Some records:
▽

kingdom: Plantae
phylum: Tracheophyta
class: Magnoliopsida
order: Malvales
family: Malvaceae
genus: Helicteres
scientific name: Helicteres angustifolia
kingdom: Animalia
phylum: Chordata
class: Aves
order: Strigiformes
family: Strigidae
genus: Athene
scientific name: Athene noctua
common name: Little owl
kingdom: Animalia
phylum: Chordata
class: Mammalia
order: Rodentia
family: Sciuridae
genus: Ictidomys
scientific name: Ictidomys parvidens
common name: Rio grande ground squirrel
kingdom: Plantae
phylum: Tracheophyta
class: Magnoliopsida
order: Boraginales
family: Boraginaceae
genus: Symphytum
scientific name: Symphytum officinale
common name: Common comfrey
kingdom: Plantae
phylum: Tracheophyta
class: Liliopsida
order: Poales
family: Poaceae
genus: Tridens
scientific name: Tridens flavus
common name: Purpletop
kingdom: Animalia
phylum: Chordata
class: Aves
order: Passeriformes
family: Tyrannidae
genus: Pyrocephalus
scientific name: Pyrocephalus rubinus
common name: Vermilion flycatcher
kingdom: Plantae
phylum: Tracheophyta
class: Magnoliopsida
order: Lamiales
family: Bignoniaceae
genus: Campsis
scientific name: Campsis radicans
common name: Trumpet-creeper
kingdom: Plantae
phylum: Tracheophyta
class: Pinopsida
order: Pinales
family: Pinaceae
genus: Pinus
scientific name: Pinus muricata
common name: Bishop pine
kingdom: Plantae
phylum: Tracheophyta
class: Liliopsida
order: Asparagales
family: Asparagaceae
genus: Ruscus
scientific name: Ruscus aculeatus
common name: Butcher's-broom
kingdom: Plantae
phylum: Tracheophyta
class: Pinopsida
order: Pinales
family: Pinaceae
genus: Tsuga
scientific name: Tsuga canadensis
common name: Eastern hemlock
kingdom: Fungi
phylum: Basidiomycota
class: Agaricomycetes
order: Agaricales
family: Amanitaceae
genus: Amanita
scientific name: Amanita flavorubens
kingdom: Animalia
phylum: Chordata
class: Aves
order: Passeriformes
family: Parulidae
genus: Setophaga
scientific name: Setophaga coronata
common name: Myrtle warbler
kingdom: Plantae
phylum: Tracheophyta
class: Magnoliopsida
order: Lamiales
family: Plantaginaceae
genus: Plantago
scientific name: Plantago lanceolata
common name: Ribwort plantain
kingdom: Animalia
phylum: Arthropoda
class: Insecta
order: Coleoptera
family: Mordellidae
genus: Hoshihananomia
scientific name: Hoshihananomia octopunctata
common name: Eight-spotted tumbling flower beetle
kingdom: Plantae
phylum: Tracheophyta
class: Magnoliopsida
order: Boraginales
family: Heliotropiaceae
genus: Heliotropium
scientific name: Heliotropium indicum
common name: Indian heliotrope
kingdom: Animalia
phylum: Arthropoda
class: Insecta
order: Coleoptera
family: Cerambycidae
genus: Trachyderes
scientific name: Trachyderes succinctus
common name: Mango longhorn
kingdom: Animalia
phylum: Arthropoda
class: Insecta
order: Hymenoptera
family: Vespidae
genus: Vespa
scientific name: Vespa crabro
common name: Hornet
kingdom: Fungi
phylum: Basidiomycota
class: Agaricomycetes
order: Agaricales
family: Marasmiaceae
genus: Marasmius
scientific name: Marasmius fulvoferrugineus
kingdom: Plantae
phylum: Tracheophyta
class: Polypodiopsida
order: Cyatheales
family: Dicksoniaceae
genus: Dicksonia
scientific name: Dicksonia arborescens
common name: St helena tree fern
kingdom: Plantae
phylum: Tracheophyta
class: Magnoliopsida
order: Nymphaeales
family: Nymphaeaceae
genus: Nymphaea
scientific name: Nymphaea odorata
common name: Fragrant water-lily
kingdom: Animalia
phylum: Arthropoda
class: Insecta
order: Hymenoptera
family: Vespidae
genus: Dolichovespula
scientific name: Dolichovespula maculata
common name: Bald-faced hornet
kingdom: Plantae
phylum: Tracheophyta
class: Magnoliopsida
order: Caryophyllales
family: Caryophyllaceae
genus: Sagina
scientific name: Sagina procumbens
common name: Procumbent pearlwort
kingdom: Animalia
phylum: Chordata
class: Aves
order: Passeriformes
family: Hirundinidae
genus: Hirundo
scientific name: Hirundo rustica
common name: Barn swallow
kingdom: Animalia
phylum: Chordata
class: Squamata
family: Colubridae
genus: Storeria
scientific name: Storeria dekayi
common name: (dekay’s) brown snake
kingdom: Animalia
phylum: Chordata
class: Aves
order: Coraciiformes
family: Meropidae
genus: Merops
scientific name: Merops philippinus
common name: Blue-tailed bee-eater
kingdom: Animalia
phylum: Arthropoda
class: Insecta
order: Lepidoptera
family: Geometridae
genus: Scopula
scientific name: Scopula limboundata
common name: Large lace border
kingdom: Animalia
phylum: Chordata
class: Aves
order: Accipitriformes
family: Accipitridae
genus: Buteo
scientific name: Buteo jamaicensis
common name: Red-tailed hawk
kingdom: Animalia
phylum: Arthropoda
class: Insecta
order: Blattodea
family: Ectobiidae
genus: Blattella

△

__EXERCISE OBJECTIVE__: Repeat the lines of the records exactly, from the line containing "common name: Butcher's-broom" through the line containing "scientific name: Hoshihananomia octopunctata", both ends included.

__SOLUTION__:
common name: Butcher's-broom
kingdom: Plantae
phylum: Tracheophyta
class: Pinopsida
order: Pinales
family: Pinaceae
genus: Tsuga
scientific name: Tsuga canadensis
common name: Eastern hemlock
kingdom: Fungi
phylum: Basidiomycota
class: Agaricomycetes
order: Agaricales
family: Amanitaceae
genus: Amanita
scientific name: Amanita flavorubens
kingdom: Animalia
phylum: Chordata
class: Aves
order: Passeriformes
family: Parulidae
genus: Setophaga
scientific name: Setophaga coronata
common name: Myrtle warbler
kingdom: Plantae
phylum: Tracheophyta
class: Magnoliopsida
order: Lamiales
family: Plantaginaceae
genus: Plantago
scientific name: Plantago lanceolata
common name: Ribwort plantain
kingdom: Animalia
phylum: Arthropoda
class: Insecta
order: Coleoptera
family: Mordellidae
genus: Hoshihananomia
scientific name: Hoshihananomia octopunctata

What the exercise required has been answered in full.